The idea behind this new panel type, called QD-OLED, is to synthesize manufacturing principles from QLED and OLED technologies into a single design process that eliminates their weaknesses while keeping their strengths. A blue OLED layer would be the only source of light; that blue light would then be filtered through a “quantum dot conversion layer,” converting some of the blue into red and green to reproduce the color spectrum.
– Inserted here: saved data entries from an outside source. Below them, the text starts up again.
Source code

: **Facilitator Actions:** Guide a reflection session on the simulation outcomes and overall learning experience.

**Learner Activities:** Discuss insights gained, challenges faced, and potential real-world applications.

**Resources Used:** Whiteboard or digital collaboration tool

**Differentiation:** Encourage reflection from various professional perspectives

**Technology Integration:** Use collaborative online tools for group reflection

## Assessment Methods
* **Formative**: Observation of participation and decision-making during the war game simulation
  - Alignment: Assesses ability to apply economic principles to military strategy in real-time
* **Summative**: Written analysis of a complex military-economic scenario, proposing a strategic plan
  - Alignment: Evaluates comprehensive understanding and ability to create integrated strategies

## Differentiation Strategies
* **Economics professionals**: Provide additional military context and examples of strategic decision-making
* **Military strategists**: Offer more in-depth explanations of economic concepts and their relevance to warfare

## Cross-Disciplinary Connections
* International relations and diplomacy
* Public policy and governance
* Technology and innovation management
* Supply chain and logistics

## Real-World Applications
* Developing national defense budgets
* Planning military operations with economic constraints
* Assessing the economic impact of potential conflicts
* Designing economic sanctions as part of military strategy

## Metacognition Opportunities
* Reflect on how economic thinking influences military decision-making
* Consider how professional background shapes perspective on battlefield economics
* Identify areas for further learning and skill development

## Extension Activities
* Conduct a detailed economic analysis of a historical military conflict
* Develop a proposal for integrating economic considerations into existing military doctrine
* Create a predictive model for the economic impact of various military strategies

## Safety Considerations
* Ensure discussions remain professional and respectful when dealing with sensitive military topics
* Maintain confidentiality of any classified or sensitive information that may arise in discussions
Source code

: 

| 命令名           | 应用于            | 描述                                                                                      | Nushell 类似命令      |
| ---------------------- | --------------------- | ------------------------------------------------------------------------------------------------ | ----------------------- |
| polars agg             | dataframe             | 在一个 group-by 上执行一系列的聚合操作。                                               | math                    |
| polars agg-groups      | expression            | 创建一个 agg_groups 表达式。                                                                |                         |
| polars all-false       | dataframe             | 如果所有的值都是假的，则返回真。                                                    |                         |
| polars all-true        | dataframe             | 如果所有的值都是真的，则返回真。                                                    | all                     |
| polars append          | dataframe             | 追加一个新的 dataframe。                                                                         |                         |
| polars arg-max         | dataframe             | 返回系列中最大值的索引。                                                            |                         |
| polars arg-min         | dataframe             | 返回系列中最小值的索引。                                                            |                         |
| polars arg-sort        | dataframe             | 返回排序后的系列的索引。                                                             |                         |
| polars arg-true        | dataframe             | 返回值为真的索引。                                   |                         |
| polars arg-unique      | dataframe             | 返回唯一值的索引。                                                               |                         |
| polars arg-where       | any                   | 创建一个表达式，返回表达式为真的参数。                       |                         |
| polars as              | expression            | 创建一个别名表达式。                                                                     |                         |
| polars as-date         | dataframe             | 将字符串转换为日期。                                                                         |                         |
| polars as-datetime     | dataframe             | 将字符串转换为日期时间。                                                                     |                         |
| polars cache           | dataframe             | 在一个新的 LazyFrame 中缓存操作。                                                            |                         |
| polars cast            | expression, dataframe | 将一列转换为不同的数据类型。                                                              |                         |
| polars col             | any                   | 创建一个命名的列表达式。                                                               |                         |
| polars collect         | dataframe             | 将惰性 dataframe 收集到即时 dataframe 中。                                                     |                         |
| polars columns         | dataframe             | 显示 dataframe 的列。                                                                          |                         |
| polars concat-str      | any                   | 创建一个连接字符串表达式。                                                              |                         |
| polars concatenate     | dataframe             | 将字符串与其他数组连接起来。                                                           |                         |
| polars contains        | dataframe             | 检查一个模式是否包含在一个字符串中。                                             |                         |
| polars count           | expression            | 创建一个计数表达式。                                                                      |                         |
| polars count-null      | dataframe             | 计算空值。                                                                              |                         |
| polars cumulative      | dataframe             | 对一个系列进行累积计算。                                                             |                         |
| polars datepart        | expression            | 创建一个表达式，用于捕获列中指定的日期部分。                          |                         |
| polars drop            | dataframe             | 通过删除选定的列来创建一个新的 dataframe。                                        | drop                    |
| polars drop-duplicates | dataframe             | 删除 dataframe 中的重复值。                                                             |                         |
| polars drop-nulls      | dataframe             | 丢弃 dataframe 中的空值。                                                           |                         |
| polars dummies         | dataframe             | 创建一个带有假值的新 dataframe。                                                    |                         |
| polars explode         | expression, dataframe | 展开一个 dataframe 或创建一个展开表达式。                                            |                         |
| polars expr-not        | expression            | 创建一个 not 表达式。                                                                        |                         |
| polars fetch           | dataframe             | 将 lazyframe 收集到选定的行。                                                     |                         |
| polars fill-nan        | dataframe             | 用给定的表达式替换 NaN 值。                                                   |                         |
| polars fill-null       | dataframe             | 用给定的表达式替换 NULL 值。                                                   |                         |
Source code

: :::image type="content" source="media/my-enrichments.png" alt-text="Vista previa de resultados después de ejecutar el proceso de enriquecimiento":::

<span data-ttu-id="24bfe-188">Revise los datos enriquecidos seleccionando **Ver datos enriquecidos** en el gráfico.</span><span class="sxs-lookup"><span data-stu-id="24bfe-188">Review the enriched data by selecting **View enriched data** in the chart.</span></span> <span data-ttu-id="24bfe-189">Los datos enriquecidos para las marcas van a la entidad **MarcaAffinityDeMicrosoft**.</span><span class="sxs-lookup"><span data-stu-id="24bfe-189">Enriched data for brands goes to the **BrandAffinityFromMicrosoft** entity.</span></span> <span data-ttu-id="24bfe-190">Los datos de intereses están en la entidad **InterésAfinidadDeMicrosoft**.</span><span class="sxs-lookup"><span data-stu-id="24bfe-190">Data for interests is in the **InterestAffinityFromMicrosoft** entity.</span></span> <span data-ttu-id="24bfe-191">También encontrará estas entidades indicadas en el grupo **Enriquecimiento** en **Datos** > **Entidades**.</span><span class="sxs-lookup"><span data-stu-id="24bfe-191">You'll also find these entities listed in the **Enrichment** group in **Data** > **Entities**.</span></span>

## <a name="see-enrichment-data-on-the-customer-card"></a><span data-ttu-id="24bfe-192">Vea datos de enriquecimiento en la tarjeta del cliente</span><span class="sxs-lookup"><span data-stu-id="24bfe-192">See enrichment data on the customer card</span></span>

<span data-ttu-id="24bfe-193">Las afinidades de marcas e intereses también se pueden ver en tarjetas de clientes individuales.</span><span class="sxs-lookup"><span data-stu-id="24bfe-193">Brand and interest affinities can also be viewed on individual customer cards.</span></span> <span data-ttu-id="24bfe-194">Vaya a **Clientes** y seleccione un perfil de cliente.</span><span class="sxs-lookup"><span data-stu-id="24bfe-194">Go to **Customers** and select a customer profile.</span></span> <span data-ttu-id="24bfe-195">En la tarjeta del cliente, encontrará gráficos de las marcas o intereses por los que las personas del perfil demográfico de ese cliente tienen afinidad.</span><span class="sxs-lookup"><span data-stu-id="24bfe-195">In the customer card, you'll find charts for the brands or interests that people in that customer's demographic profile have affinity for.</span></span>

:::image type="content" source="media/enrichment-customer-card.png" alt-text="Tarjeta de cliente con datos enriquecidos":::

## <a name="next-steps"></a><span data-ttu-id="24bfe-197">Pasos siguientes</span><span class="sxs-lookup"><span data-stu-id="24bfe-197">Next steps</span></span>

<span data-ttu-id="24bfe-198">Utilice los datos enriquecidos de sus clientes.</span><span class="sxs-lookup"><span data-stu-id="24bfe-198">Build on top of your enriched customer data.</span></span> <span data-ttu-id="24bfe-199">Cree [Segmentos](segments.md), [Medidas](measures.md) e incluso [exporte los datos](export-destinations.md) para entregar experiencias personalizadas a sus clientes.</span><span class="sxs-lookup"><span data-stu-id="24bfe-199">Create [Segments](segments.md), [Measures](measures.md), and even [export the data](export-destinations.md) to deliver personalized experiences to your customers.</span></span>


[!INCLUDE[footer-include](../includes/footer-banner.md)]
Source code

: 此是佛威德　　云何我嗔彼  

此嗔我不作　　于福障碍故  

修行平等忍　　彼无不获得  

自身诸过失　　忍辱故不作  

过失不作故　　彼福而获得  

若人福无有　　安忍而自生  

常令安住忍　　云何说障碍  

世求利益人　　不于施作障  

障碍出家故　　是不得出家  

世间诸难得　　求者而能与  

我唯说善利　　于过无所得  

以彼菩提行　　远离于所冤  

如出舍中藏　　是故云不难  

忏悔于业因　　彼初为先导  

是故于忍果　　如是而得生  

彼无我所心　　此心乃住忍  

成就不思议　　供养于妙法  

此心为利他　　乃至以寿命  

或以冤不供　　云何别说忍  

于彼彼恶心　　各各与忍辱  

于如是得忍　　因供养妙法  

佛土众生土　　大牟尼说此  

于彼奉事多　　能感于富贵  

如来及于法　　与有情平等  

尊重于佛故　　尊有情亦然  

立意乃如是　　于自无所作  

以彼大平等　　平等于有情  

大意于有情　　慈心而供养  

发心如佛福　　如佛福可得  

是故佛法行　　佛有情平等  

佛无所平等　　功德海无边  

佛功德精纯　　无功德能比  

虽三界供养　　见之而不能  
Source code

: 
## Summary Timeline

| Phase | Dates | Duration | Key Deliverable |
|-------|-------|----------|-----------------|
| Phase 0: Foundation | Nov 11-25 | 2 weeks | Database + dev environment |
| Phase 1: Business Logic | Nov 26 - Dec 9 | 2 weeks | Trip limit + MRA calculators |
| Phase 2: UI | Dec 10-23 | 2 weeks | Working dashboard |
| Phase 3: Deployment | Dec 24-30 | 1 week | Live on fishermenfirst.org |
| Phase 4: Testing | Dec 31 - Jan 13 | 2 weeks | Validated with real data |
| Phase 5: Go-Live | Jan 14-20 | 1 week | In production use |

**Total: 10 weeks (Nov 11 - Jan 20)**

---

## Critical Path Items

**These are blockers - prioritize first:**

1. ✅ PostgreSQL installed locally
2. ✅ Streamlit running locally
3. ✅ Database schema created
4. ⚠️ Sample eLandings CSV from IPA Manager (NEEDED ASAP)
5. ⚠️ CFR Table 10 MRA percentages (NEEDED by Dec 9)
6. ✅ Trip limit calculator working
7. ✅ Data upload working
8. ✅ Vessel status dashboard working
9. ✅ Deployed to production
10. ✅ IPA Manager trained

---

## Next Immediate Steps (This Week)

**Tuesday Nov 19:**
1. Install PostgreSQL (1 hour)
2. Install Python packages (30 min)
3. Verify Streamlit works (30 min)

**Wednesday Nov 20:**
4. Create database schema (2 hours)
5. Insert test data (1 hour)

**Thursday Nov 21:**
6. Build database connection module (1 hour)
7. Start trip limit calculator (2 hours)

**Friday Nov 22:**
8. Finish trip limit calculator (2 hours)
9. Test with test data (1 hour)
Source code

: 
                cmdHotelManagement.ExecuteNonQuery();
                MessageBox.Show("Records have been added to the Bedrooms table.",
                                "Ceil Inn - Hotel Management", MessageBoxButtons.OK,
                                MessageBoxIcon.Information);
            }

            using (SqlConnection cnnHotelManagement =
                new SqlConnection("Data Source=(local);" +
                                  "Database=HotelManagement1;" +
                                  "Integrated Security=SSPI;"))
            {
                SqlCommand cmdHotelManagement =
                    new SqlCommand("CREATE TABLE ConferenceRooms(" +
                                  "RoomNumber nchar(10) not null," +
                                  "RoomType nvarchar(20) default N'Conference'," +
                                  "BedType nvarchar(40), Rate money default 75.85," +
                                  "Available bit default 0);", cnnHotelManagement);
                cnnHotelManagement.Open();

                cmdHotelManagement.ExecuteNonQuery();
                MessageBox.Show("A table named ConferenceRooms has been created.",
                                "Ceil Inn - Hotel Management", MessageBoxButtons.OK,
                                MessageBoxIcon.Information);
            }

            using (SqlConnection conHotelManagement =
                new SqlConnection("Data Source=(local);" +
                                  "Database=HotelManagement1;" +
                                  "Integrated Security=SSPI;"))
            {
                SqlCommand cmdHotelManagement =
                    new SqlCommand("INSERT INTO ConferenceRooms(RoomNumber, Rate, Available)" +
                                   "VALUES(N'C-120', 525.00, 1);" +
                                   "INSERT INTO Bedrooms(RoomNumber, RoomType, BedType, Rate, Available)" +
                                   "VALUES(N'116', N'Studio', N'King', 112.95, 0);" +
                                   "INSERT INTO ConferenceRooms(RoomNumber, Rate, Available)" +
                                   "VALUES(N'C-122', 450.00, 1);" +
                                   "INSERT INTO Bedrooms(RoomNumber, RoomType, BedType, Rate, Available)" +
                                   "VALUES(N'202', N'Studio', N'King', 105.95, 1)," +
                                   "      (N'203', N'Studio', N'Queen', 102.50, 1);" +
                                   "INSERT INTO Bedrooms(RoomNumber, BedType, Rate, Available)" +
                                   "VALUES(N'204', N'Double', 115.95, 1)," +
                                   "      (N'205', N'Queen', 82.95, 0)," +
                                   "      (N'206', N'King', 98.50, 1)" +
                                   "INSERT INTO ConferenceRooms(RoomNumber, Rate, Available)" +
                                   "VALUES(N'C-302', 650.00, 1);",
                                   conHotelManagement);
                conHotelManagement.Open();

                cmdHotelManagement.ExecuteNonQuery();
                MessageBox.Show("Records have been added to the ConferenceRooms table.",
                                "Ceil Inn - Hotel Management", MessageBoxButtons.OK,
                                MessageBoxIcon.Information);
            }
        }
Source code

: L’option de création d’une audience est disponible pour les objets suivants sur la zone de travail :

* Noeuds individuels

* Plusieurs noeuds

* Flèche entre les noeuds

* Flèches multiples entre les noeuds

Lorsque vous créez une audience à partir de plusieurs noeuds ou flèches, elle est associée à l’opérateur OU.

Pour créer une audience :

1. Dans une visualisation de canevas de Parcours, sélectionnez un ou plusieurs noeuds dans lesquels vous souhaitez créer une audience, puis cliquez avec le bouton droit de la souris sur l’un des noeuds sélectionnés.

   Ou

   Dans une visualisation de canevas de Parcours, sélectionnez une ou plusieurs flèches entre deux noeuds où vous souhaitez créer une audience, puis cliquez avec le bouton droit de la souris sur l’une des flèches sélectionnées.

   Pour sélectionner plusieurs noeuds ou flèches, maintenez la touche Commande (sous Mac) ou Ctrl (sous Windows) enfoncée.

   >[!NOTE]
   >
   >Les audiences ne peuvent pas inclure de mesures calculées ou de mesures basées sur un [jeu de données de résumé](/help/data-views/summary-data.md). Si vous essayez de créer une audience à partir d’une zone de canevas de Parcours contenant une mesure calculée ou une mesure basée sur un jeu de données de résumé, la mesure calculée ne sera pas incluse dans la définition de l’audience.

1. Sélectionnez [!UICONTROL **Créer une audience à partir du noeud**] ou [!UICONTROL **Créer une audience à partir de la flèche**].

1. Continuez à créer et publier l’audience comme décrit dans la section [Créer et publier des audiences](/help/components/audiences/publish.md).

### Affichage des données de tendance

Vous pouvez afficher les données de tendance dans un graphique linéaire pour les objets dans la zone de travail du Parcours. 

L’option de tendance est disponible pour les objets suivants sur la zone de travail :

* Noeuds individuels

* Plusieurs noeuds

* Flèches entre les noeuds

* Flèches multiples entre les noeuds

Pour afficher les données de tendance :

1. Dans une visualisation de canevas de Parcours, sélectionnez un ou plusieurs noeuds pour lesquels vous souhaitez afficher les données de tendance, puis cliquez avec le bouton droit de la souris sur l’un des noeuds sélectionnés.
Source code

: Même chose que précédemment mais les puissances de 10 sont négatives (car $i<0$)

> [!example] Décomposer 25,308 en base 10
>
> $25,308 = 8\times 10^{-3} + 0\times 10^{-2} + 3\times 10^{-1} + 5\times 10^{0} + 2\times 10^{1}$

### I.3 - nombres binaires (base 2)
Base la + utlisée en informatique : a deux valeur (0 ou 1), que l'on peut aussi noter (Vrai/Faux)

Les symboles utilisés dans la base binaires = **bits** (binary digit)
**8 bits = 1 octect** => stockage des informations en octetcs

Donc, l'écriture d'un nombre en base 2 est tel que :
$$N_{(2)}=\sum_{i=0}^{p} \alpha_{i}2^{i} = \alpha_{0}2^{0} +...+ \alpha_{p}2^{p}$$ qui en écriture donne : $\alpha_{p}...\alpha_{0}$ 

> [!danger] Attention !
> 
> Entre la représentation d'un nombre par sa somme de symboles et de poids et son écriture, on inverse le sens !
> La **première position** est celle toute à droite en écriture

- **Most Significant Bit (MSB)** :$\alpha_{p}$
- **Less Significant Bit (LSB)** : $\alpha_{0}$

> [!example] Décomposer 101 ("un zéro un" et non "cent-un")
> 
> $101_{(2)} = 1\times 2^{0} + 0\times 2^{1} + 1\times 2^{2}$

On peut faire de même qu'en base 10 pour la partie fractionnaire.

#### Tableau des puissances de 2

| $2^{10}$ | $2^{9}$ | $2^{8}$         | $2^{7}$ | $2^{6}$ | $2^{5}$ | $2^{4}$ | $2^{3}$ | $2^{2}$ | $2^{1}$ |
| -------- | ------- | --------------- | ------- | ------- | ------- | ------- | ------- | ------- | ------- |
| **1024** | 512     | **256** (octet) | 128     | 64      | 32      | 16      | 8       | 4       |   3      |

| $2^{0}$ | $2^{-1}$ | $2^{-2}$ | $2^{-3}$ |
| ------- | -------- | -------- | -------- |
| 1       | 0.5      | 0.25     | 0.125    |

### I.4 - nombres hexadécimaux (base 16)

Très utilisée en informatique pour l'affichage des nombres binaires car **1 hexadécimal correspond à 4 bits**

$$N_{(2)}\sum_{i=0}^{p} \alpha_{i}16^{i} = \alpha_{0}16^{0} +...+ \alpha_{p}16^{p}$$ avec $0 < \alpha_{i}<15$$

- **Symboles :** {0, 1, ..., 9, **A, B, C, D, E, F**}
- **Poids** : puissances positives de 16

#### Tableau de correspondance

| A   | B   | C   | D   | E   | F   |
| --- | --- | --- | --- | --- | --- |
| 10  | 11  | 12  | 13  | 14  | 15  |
The full potential of QD-OLED has yet to be unraveled, but there are some apparent benefits to this technology. Using only a blue OLED layer as a light source can drive manufacturing costs way down, resulting in a more affordable alternative to traditional OLED TV’s. The combination of quantum dots with OLED light could also translate to unprecedented color accuracy even at the highest brightness levels, which is a massive boon for HDR content consumption. This means that QD-OLED could offer the best of both panel technologies: the extreme brightness and vivid color reproduction of QLED in the same package as the excellent contrast ratios of OLED, all for what could be a cheaper price than many of the OLED displays currently on the market. Details are sparse, but a trickle of press releases and insider information suggests that Samsung plans to start the QD-OLED production process in 2021.

The revolutionary potential of QD-OLED notwithstanding, regular QLED panels are unlikely to retire any time soon. In fact, the recent strides made not only by Samsung but also TCL, Hisense, and Vizio in producing affordable, high-quality QLED panels foreshadow a rearrangement of the TV market over the coming decade. Current QLED technology could continue to drop in price to the point of eventually replacing traditional LED TV’s in the budget category, while QD-OLED may go on to become Samsung’s new high-end contender.

Mark Episkopos is a frequent contributor to The National Interest and serves as a research assistant at the Center for the National Interest. Mark is also a PhD student in History at American University.